Q.逸失利益を一時金ではなく,年金のように定期的に2ヶ月に1回の支払いをさせることができますか。
逸失利益の支払い方法として定期金賠償が認められるかという問題です。
判例の流れからすると,難しいと言えます。
損害賠償は,様々な損害項目(費目)を合計した金額を一括した一時金として支払うことが原則です。
これに対して,年金のように定期的に一定の支払時期を定めて支払うやり方もあります。
これが定期金賠償の問題です。
将来の介護費用において問題となりますが,それを逸失利益にも当てはめることができるかというのがここでの問題です。
①将来の予想できない問題に対応するためです。
植物状態(遷延性意識障害)となった場合には,健常者の平均余命まで生存することが可能であるかどうかをはじめとして,不確かな面があるからです。
植物状態になった場合の後遺障害逸失利益についても,この点は当てはまると言えます。
なお,死亡した場合の逸失利益であれば死亡によって損害は確定しているので,この予想できない問題に対応するという点でのメリットは乏しいと言えます。
②もう一つの側面は,被害者側,つまりは損害賠償請求権者からのものです。
(ア)一時金だと中間利息として年5%控除され手取額としては,いかにも少ないという気持ちが残ります。過失相殺があればなおのことです。そこで,定期金払いにすれば,その中間利息控除が回避できるのです。
(イ)事件や被害を風化して欲しくないという,制裁的な気持ちからです。

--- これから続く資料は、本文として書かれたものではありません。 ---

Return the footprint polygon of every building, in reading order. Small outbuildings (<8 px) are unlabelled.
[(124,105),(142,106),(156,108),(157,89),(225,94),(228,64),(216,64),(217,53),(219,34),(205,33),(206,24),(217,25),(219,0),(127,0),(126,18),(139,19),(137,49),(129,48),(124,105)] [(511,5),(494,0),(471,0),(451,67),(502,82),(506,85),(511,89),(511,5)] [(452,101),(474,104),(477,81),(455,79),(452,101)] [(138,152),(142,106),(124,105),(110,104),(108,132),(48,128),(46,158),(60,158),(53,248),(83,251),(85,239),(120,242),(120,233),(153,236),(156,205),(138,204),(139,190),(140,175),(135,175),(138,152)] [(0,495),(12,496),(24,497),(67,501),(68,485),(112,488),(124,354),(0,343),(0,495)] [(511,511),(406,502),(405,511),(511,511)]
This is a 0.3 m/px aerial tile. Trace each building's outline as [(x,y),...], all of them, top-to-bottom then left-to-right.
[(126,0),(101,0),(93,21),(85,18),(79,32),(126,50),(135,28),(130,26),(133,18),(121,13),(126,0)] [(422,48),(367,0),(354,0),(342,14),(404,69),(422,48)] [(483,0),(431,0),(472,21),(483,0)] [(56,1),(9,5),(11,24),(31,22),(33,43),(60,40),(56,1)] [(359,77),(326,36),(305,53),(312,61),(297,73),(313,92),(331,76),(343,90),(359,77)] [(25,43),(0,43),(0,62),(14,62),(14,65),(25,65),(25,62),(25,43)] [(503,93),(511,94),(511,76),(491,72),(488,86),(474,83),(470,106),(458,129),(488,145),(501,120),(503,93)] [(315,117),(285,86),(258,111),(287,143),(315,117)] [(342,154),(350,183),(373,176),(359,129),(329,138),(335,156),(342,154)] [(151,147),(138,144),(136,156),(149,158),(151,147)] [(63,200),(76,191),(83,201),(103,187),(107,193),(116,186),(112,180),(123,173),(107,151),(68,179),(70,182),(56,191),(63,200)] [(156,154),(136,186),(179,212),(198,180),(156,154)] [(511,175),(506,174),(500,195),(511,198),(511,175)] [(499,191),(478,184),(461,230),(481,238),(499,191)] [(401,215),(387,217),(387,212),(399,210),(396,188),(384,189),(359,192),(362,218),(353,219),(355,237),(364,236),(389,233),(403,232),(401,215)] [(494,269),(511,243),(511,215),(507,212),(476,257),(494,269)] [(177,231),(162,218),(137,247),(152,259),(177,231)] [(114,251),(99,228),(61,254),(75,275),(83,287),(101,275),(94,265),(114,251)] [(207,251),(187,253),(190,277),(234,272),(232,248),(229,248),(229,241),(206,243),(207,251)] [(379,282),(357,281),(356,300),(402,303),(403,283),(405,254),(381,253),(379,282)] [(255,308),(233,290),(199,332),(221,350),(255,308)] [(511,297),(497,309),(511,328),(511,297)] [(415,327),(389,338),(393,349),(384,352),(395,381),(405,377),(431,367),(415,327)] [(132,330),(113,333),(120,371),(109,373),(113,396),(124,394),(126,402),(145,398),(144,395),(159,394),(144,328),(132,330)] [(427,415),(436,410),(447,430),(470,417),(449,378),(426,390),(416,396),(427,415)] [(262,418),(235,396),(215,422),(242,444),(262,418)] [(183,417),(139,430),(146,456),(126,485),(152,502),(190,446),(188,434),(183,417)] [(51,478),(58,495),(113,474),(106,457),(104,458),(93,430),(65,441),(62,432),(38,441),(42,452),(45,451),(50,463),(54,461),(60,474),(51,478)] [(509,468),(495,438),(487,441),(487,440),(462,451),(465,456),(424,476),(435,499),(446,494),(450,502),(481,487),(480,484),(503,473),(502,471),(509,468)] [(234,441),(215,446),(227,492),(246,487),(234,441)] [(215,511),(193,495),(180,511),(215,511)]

つまり,定期的に支払えば,その都度,加害者も思い出して反省の念を抱くだろうと言うことからです。
3 それでは逸失利益についても定期金賠償を認めるべきでしょうか。 (クリックすると回答)
上の観点からすれば,植物状態の場合は将来の予想ができない問題があることから逸失利益についても定期金賠償になじむと言えます。

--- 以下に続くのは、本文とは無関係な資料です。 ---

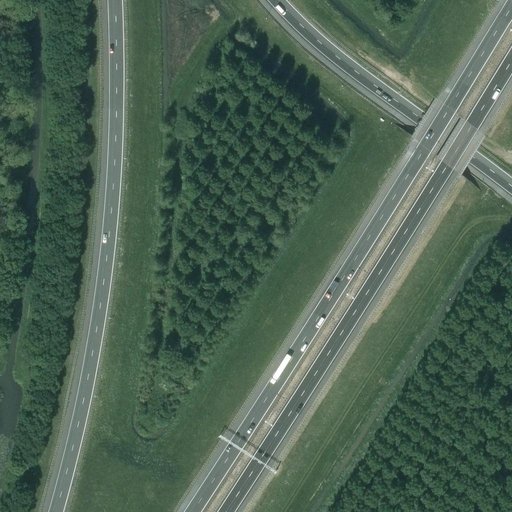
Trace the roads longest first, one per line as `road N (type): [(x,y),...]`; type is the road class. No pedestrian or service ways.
road 1 (motorway): [(511,5),(195,511)]
road 2 (motorway): [(224,511),(511,60)]
road 3 (motorway): [(113,0),(107,241),(90,365),(54,511)]
road 4 (motorway): [(273,0),(328,53),(511,191)]
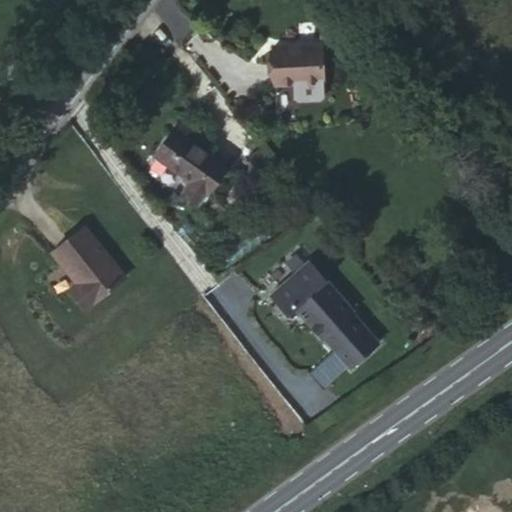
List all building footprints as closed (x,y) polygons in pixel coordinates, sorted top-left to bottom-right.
[(319,44),(273,47),(274,83),(321,81),(319,44)] [(174,130),(186,139),(192,130),(179,122),(174,130)] [(174,157),(169,166),(191,181),(185,191),(198,202),(206,191),(207,193),(226,168),(186,139),(174,130),(161,148),(174,157)] [(155,155),(169,166),(174,157),(161,148),(155,155)] [(85,224),(51,252),(76,283),(69,288),(85,310),(125,278),(110,259),(108,260),(105,259),(108,255),(85,224)] [(351,366),(379,343),(353,312),(355,311),(312,260),(277,289),(276,297),(290,312),(297,305),(324,337),(325,336),(351,366)]
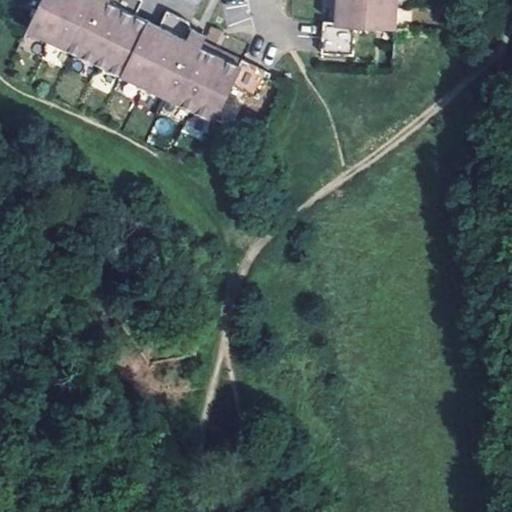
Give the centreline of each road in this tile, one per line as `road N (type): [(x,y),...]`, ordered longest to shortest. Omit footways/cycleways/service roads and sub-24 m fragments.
road 1 (track): [(233,288),(263,240),(457,90),(511,28)]
road 2 (track): [(286,511),(233,288)]
road 3 (track): [(205,511),(233,288)]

他方では,定期金賠償とするときに加害者と被害者とどちらにメリットがあるかの点では,将来の予想できない問題に対応できることは介護費用と同様に加害者側,つまり賠償側にメリットがあると言えます。
しかし,後遺障害であっても,植物状態のような将来の予想できない問題がない場合には,賠償側にはメリットはないことになります。
他方では,被害者側である賠償請求権者にも中間利息控除が回避できるという実質的メリットがあります。

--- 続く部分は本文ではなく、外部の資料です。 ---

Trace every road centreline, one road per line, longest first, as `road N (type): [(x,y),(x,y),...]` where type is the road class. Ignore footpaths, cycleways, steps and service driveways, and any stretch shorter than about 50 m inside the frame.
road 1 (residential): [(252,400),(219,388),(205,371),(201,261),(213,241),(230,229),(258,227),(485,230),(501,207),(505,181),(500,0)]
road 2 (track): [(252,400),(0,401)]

後遺障害逸失利益についての定期金賠償に関する判例は,ほとんどありません。
これは賠償請求権者からの請求がないからだと思われます。
危険運転致死の典型的なケースとして有名となった事案について,一定の範囲で逸失利益を命日に支払うことを命じたものがあります。
俗に命日判決といわれているものです。(東京地裁 平成15年7月24日判決)
そして,この判決は既に確定しております。
しかし,事案の特殊性,とりわけ悪質性から導かれる結論と言えることから,一般化をすることはできないと言えます。
死亡の場合においては,多くの裁判例では既に逸失利益は具体的に損害として確定しているとして被害者側からの定期金払いの方式を否定しております。
さらには,「中間利息の利率と実勢利率の乖離については中間利息を控除する場合に法定利率を用いるべきかという議論にすぎず、判例(最高裁判所平成17年6月14日)を踏まえても改めて議論する意味がないというべきで、この点を考慮して定期金賠償を採用する理由はない」というものもあります(名古屋地裁 平成26年8月21日判決)
このことは,死亡による逸失利益のみならず後遺障害逸失利益にも該当するものといえます。
被害者側であるあなたが望んだとしても,定期金賠償が認められることは現在は難しいと思います。